Section 1399.857 Of Article 11.8. Individual Access To Health Care Coverage From California Health And Safety Code >> Division 2. >> Chapter 2.2. >> Article 11.8.
1399.857
. (a) A health care service plan shall not be required to
offer an individual health benefit plan or accept applications for
the plan pursuant to Section 1399.849 in the case of any of the
following:
(1) To an individual who does not live or reside within the plan's
approved service areas.
(2) (A) Within a specific service area or portion of a service
area, if the plan reasonably anticipates and demonstrates to the
satisfaction of the director both of the following:
(i) It will not have sufficient health care delivery resources to
ensure that health care services will be available and accessible to
the individual because of its obligations to existing enrollees.
(ii) It is applying this subparagraph uniformly to all individuals
without regard to the claims experience of those individuals or any
health status-related factor relating to those individuals.

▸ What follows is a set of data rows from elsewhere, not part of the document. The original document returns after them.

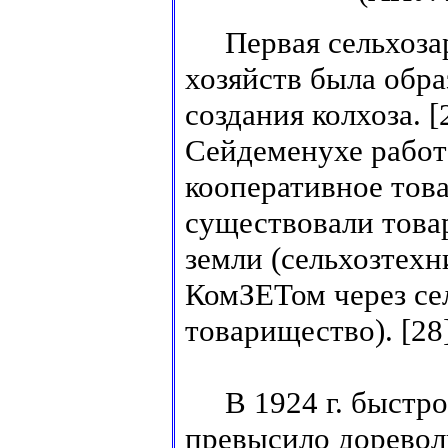
Первая сельхозар
хозяйств была обра
создания колхоза. [
Сейдеменухе работа
кооперативное това
существовали това
земли (сельхозтех
КомЗЕТом через се
товарищество). [28
В 1924 г. быстро 
превысило доревол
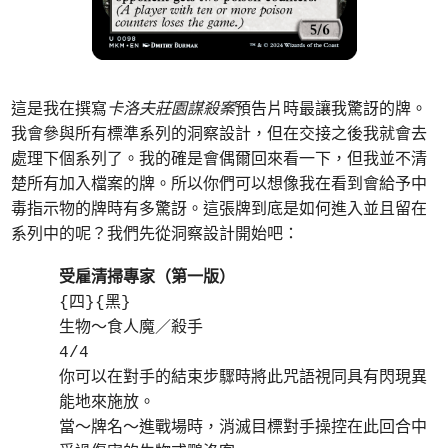
這是我在撰寫
卡洛夫莊園謀殺案
預告片時最讓我驚訝的牌。
我會參與所有標準系列的洞察設計，但在交接之後我就會去
處理下個系列了。我的確是會偶爾回來看一下，但我並不清
楚所有加入檔案的牌。所以你們可以想像我在看到會給予中
毒指示物的牌時有多驚訝。這張牌到底是如何進入並且留在
系列中的呢？我們先從洞察設計開始吧：
受雇清掃專家（第一版）
{四}{黑}
生物～食人魔／殺手
4/4
你可以在對手的結束步驟時將此咒語視同具有閃現異
能地來施放。
當～牌名～進戰場時，消滅目標對手操控在此回合中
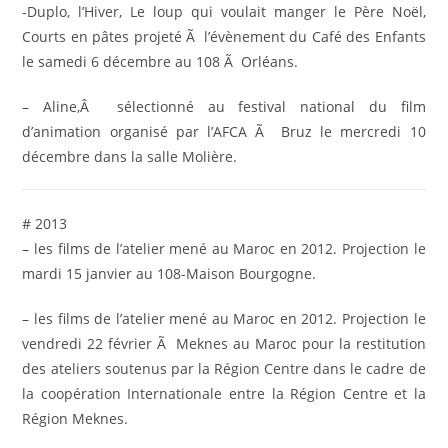
-Duplo, l’Hiver, Le loup qui voulait manger le Père Noël,
Courts en pâtes projeté Ã l’évènement du Café des Enfants
le samedi 6 décembre au 108 Ã Orléans.
– Aline,Â sélectionné au festival national du film
d’animation organisé par l’AFCA Ã Bruz le mercredi 10
décembre dans la salle Molière.
# 2013
– les films de l’atelier mené au Maroc en 2012. Projection le
mardi 15 janvier au 108-Maison Bourgogne.
– les films de l’atelier mené au Maroc en 2012. Projection le
vendredi 22 février Ã Meknes au Maroc pour la restitution
des ateliers soutenus par la Région Centre dans le cadre de
la coopération Internationale entre la Région Centre et la
Région Meknes.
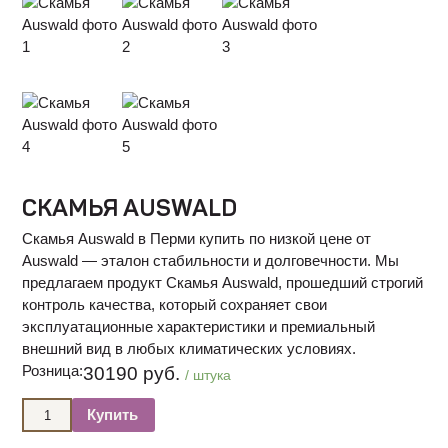
СКАМЬЯ AUSWALD
Скамья Auswald в Перми купить по низкой цене от
Auswald — эталон стабильности и долговечности. Мы
предлагаем продукт Скамья Auswald, прошедший строгий
контроль качества, который сохраняет свои
эксплуатационные характеристики и премиальный
внешний вид в любых климатических условиях.
Розница:
30190 руб.
/ штука
Купить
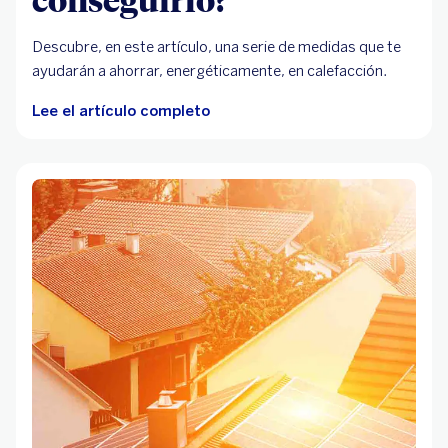
Descubre, en este artículo, una serie de medidas que te
ayudarán a ahorrar, energéticamente, en calefacción.
Lee el artículo completo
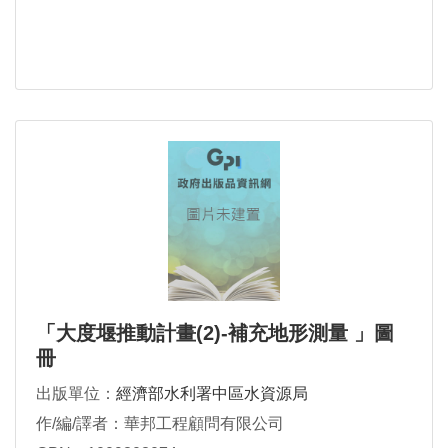
「大度堰推動計畫(2)-補充地形測量 」圖
冊
出版單位：
經濟部水利署中區水資源局
作/編/譯者：華邦工程顧問有限公司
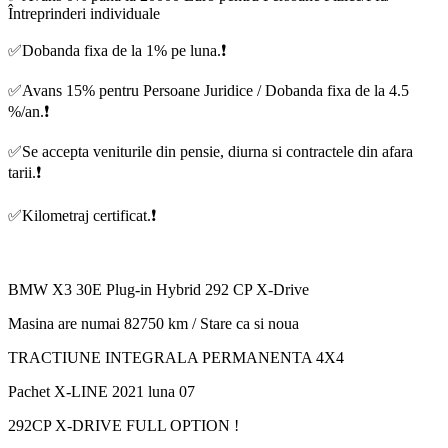
Întreprinderi individuale
✅Dobanda fixa de la 1% pe luna.❗️
✅Avans 15% pentru Persoane Juridice / Dobanda fixa de la 4.5
%/an.❗️
✅Se accepta veniturile din pensie, diurna si contractele din afara
tarii.❗️
✅Kilometraj certificat.❗️
BMW X3 30E Plug-in Hybrid 292 CP X-Drive
Masina are numai 82750 km / Stare ca si noua
TRACTIUNE INTEGRALA PERMANENTA 4X4
Pachet X-LINE 2021 luna 07
292CP X-DRIVE FULL OPTION !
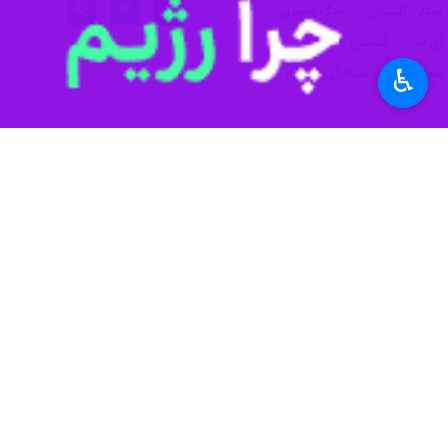
♿︎
گرگان - ایرنا - معاون هماهنگی امور 
به این زیرساخت، هیچ‌گونه خللی در ت
عبدالعلی کیانمهر روز پنجشنبه در گفت‌وگ
هیچ تاثیری بر روند تامین و توزیع کال
وی با بیان اینکه نگرانی از بابت تامین
و توزیع کالا در استان پیش‌بینی شده ا
معاون هماهنگی امور اقتصادی استانداری
کمبودی در تامین نیازهای مردم وجود ندا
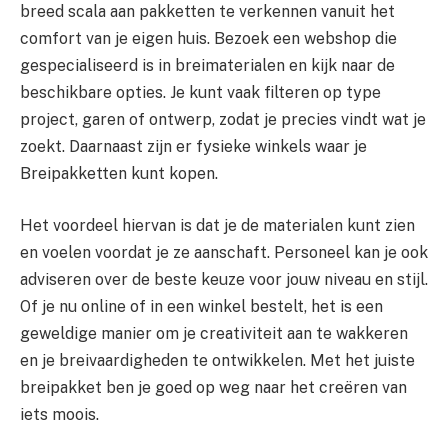
breed scala aan pakketten te verkennen vanuit het
comfort van je eigen huis. Bezoek een webshop die
gespecialiseerd is in breimaterialen en kijk naar de
beschikbare opties. Je kunt vaak filteren op type
project, garen of ontwerp, zodat je precies vindt wat je
zoekt. Daarnaast zijn er fysieke winkels waar je
Breipakketten kunt kopen.
Het voordeel hiervan is dat je de materialen kunt zien
en voelen voordat je ze aanschaft. Personeel kan je ook
adviseren over de beste keuze voor jouw niveau en stijl.
Of je nu online of in een winkel bestelt, het is een
geweldige manier om je creativiteit aan te wakkeren
en je breivaardigheden te ontwikkelen. Met het juiste
breipakket ben je goed op weg naar het creëren van
iets moois.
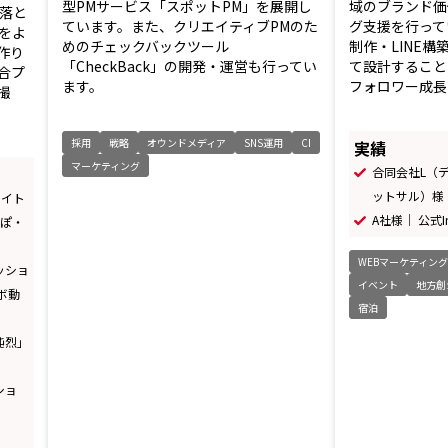
型PMサービス「スポットPM」を展開し
域のブランド価
落と
ています。また、クリエイティブPMのた
グ支援を行って
をよ
めのチェックバックツール
制作・LINE
作り
「CheckBack」の開発・運営も行ってい
て設計すること
合プ
ます。
フォロワー成長・
撮
採用
戦略
オウンドメディア
SNS運用
CI
実績
マーケティング
合同会社L（
ットサル）様｜ 
サイト
A社様｜ 公式I
ぽぽ・
WEBマーケティン
ッショ
イベント
地方創
ラボ動
宿泊
純烈」
ショ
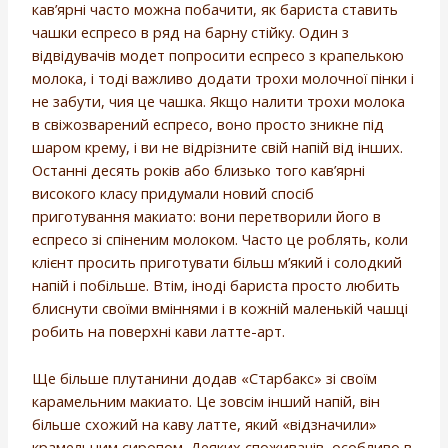
кав’ярні часто можна побачити, як бариста ставить
чашки еспресо в ряд на барну стійку. Один з
відвідувачів модет попросити еспресо з крапелькою
молока, і тоді важливо додати трохи молочної пінки і
не забути, чия це чашка. Якщо налити трохи молока
в свіжозварений еспресо, воно просто зникне під
шаром крему, і ви не відрізните свій напій від інших.
Останні десять років або близько того кав’ярні
високого класу придумали новий спосіб
приготування макиато: вони перетворили його в
еспресо зі спіненим молоком. Часто це роблять, коли
клієнт просить приготувати більш м’який і солодкий
напій і побільше. Втім, іноді бариста просто любить
блиснути своїми вміннями і в кожній маленькій чашці
робить на поверхні кави латте-арт.
Ще більше плутанини додав «Старбакс» зі своїм
карамельним макиато. Це зовсім інший напій, він
більше схожий на каву латте, який «відзначили»
крамельним сиропом. Деяких споживачів, особливо в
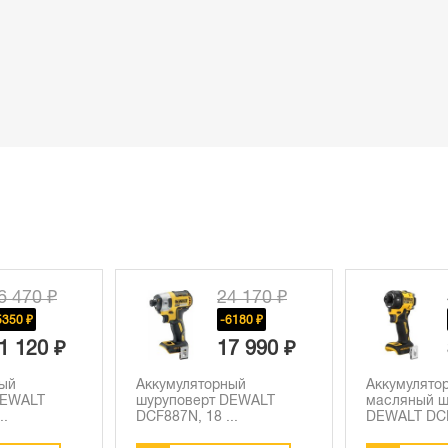
4 170 ₽
43 770 ₽
6180 ₽
-5190 ₽
7 990 ₽
38 580 ₽
ный
Аккумуляторный
Аккумулято
DEWALT
масляный шуруповерт
шуруповерт
..
DEWALT DCF...
DCF850D2T, 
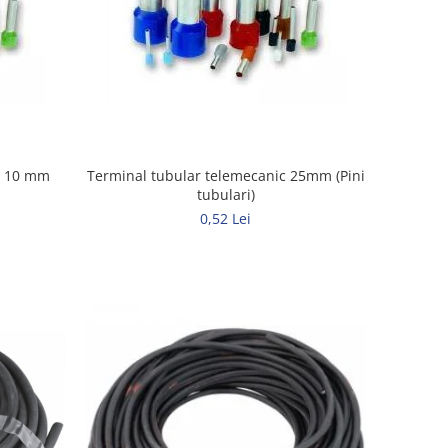
c 10 mm
Terminal tubular telemecanic 25mm (Pini
tubulari)
0,52 Lei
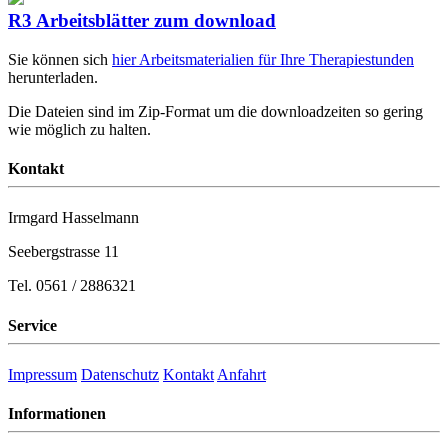
R3 Arbeitsblätter zum download
Sie können sich
hier Arbeitsmaterialien für Ihre Therapiestunden
herunterladen.
Die Dateien sind im Zip-Format um die downloadzeiten so gering
wie möglich zu halten.
Kontakt
Irmgard Hasselmann
Seebergstrasse 11
Tel. 0561 / 2886321
Service
Impressum
Datenschutz
Kontakt
Anfahrt
Informationen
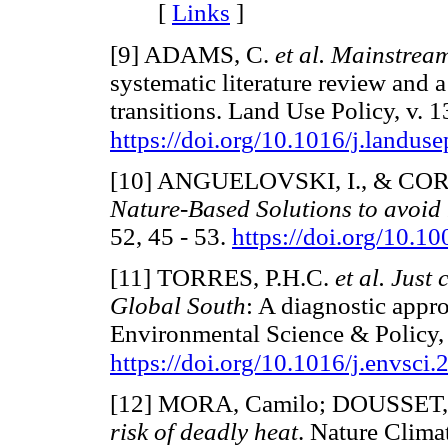
[
Links
]
[9] ADAMS, C.
et al. Mainstream
systematic literature review and a
transitions. Land Use Policy, v.
https://doi.org/10.1016/j.landu
[10] ANGUELOVSKI, I., & COR
Nature-Based Solutions to avoid
52, 45 - 53.
https://doi.org/10.
[11] TORRES, P.H.C.
et al. Just
Global South
: A diagnostic appr
Environmental Science & Policy,
https://doi.org/10.1016/j.envsci
[12] MORA, Camilo; DOUSSET,
risk of deadly heat
. Nature Climat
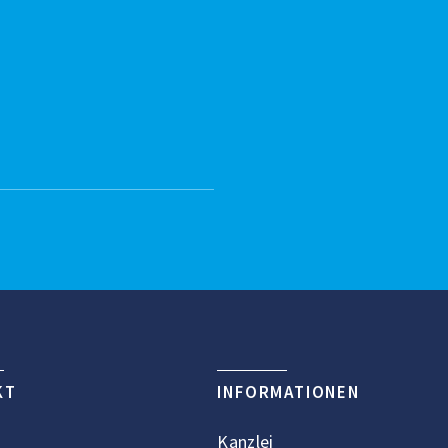
KT
INFORMATIONEN
Kanzlei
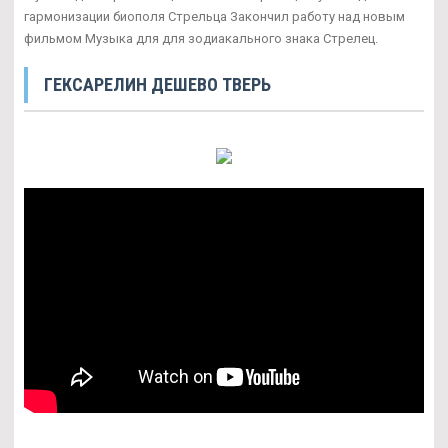
гармонизации биополя Стрельца Закончил работу над новым
фильмом Музыка для для зодиакального знака Стрелец.
ГЕКСАРЕЛИН ДЕШЕВО ТВЕРЬ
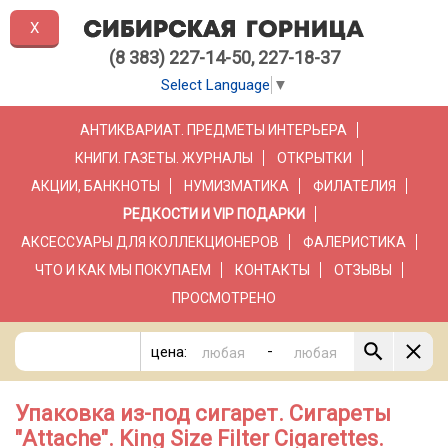
X
(8 383) 227-14-50, 227-18-37
Select Language
▼
АНТИКВАРИАТ. ПРЕДМЕТЫ ИНТЕРЬЕРА
КНИГИ. ГАЗЕТЫ. ЖУРНАЛЫ
ОТКРЫТКИ
АКЦИИ, БАНКНОТЫ
НУМИЗМАТИКА
ФИЛАТЕЛИЯ
РЕДКОСТИ И VIP ПОДАРКИ
АКСЕССУАРЫ ДЛЯ КОЛЛЕКЦИОНЕРОВ
ФАЛЕРИСТИКА
ЧТО И КАК МЫ ПОКУПАЕМ
КОНТАКТЫ
ОТЗЫВЫ
ПРОСМОТРЕНО
-
цена:
Упаковка из-под сигарет. Сигареты
"Attache". King Size Filter Cigarettes.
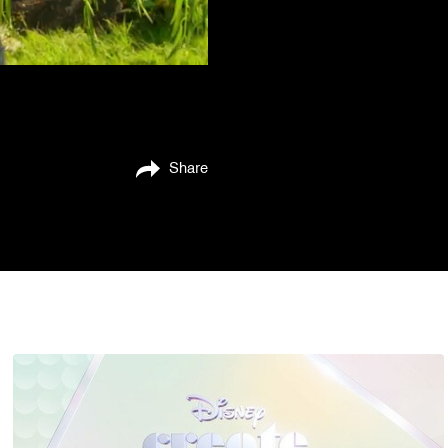
Share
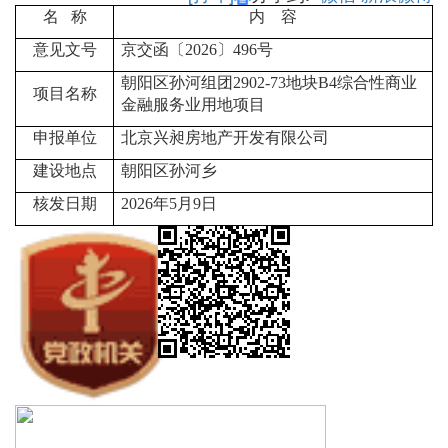
名 称
内 容
意见文号
京交函〔2026〕496号
朝阳区孙河组团2902-73地块B4综合性商业
项目名称
金融服务业用地项目
申报单位
北京兴昶房地产开发有限公司
建设地点
朝阳区孙河乡
核发日期
2026
年5月9日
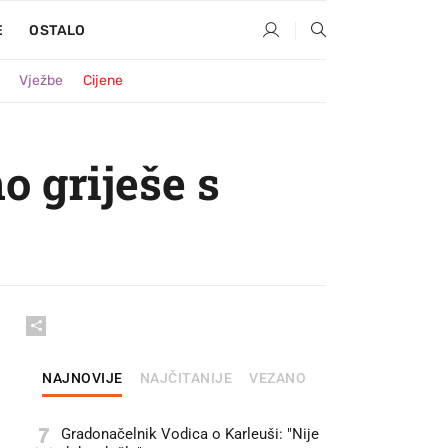
E
OSTALO
Vježbe
Cijene
o griješe s
NAJNOVIJE
NAJČITANIJE
VEZANO
7
Gradonačelnik Vodica o Karleuši: "Nije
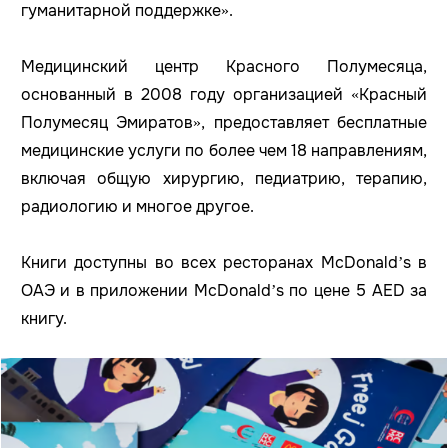
гуманитарной поддержке».
Медицинский центр Красного Полумесяца,
основанный в 2008 году организацией «Красный
Полумесяц Эмиратов», предоставляет бесплатные
медицинские услуги по более чем 18 направлениям,
включая общую хирургию, педиатрию, терапию,
радиологию и многое другое.
Книги доступны во всех ресторанах McDonald’s в
ОАЭ и в приложении McDonald’s по цене 5 AED за
книгу.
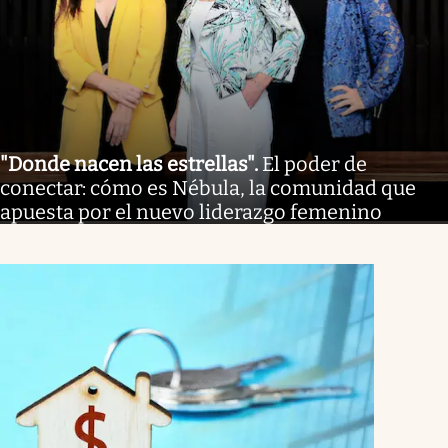
"Donde nacen las estrellas"
.
El poder de
conectar: cómo es Nébula, la comunidad que
apuesta por el nuevo liderazgo femenino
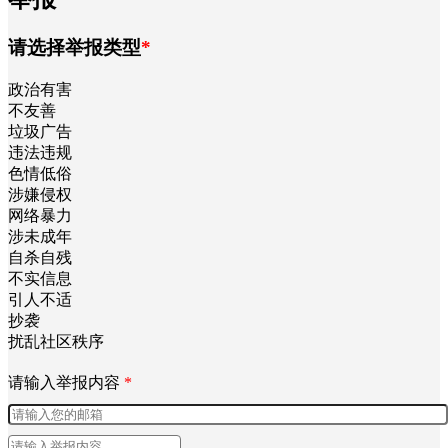
请选择举报类型
*
政治有害
不友善
垃圾广告
违法违规
色情低俗
涉嫌侵权
网络暴力
涉未成年
自杀自残
不实信息
引人不适
抄袭
扰乱社区秩序
请输入举报内容
*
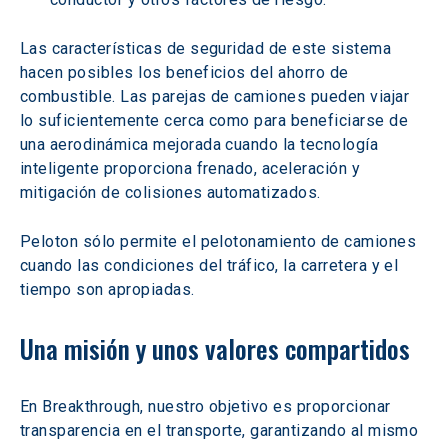
Las características de seguridad de este sistema 
hacen posibles los beneficios del ahorro de 
combustible. Las parejas de camiones pueden viajar 
lo suficientemente cerca como para beneficiarse de 
una aerodinámica mejorada cuando la tecnología 
inteligente proporciona frenado, aceleración y 
mitigación de colisiones automatizados.
Peloton sólo permite el pelotonamiento de camiones 
cuando las condiciones del tráfico, la carretera y el 
tiempo son apropiadas.
Una misión y unos valores compartidos
En Breakthrough, nuestro objetivo es proporcionar 
transparencia en el transporte, garantizando al mismo 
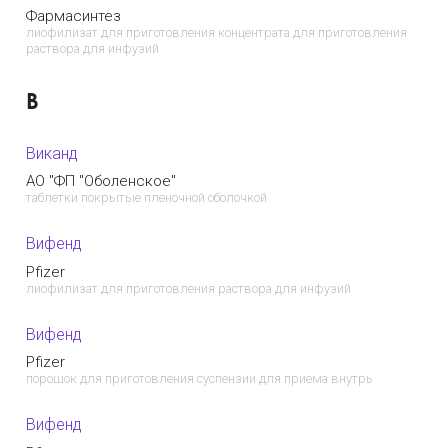
Фармасинтез
лиофилизат для приготовления концентрата для приготовления
раствора для инфузий
В
Виканд
AO "ФП "Оболенское"
таблетки покрытые пленочной оболочкой
Вифенд
Pfizer
лиофилизат для приготовления раствора для инфузий
Вифенд
Pfizer
порошок для приготовления суспензии для приема внутрь
Вифенд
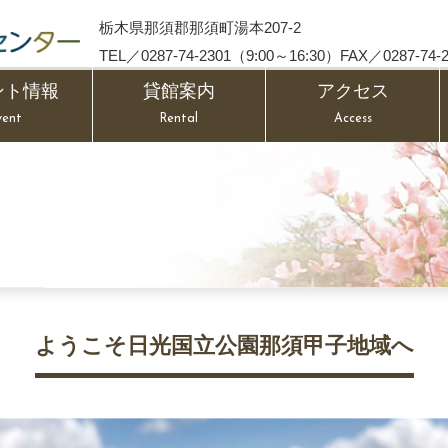
栃木県那須郡那須町湯本207-2
TEL／0287-74-2301（9:00～16:30）FAX／0287-74-2
ント情報
貸館案内
アクセス
vent
Rental
Access
ようこそ日光国立公園那須甲子地域へ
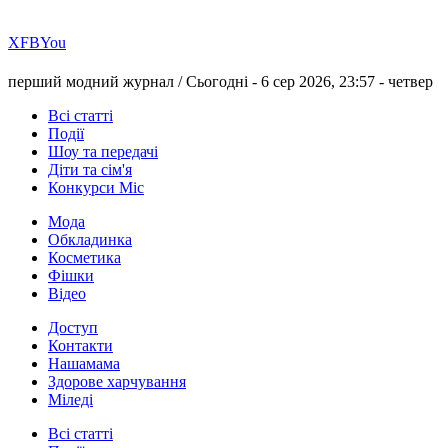
Х
FB
You
перший модний журнал /
Сьогодні - 6 сер 2026, 23:57 -
четвер
Всі статті
Події
Шоу та передачі
Діти та сім'я
Конкурси Міс
Мода
Обкладинка
Косметика
Фішки
Відео
Доступ
Контакти
Нашамама
Здорове харчування
Міледі
Всі статті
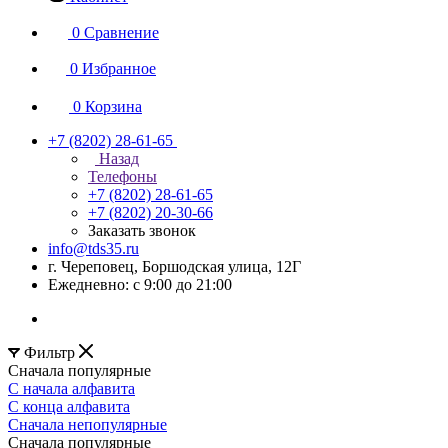
0
Сравнение
0
Избранное
0
Корзина
+7 (8202) 28‑61-65
Назад
Телефоны
+7 (8202) 28‑61-65
+7 (8202) 20‑30-66
Заказать звонок
info@tds35.ru
г. Череповец, Боршодская улица, 12Г
Ежедневно: с 9:00 до 21:00
Фильтр
Сначала популярные
С начала алфавита
С конца алфавита
Сначала непопулярные
Сначала популярные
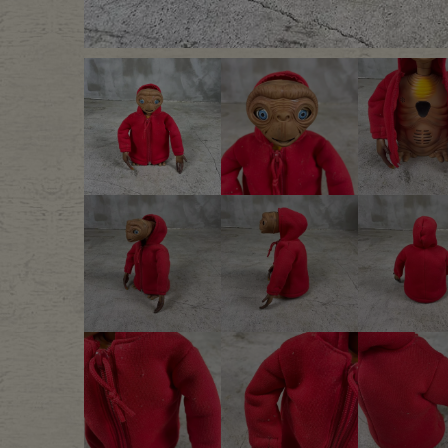
Outer
One Pi
Fafatt
Kidsw
小物・アクセサリーから探
Eye Wear
Cap
Bag
Stall・
Accessory
Shoes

(B) A health care service plan that cannot offer an individual
health benefit plan to individuals because it is lacking in
sufficient health care delivery resources within a service area or a
portion of a service area pursuant to subparagraph (A) shall not
offer a health benefit plan in that area to individuals until the
later of the following dates:
(i) The 181st day after the date coverage is denied pursuant to
this paragraph.
(ii) The date the plan notifies the director that it has the
ability to deliver services to individuals, and certifies to the
director that from the date of the notice it will enroll all
individuals requesting coverage in that area from the plan.
(C) Subparagraph (B) shall not limit the plan's ability to renew
coverage already in force or relieve the plan of the responsibility
to renew that coverage as described in Section 1365.
(D) Coverage offered within a service area after the period
specified in subparagraph (B) shall be subject to this section.
(b) (1) A health care service plan may decline to offer an
individual health benefit plan to an individual if the plan
demonstrates to the satisfaction of the director both of the
following:
(A) It does not have the financial reserves necessary to
underwrite additional coverage. In determining whether this
subparagraph has been satisfied, the director shall consider, but not
be limited to, the plan's compliance with the requirements of
Section 1367, Article 6 (commencing with Section 1375), and the rules
adopted thereunder.
(B) It is applying this subdivision uniformly to all individuals
without regard to the claims experience of those individuals or any
health status-related factor relating to those individuals.
(2) A plan that denies coverage to an individual under paragraph
(1) shall not offer coverage before the later of the following dates:
(A) The 181st day after the date that coverage is denied pursuant
to this subdivision.
(B) The date the plan demonstrates to the satisfaction of the
director that the plan has sufficient financial reserves necessary to
underwrite additional coverage.
(3) Paragraph (2) shall not limit the plan's ability to renew
coverage already in force or relieve the plan of the responsibility
to renew that coverage as described in Section 1365.
(4) Coverage offered within a service area after the period
specified in paragraph (2) shall be subject to this section.
(c) Nothing in this article shall be construed to limit the
director's authority to develop and implement a plan of
rehabilitation for a health care service plan whose financial
viability or organizational and administrative capacity has become
impaired, to the extent permitted by PPACA.
(d) This section shall not apply to an individual health benefit
plan that is a grandfathered health plan.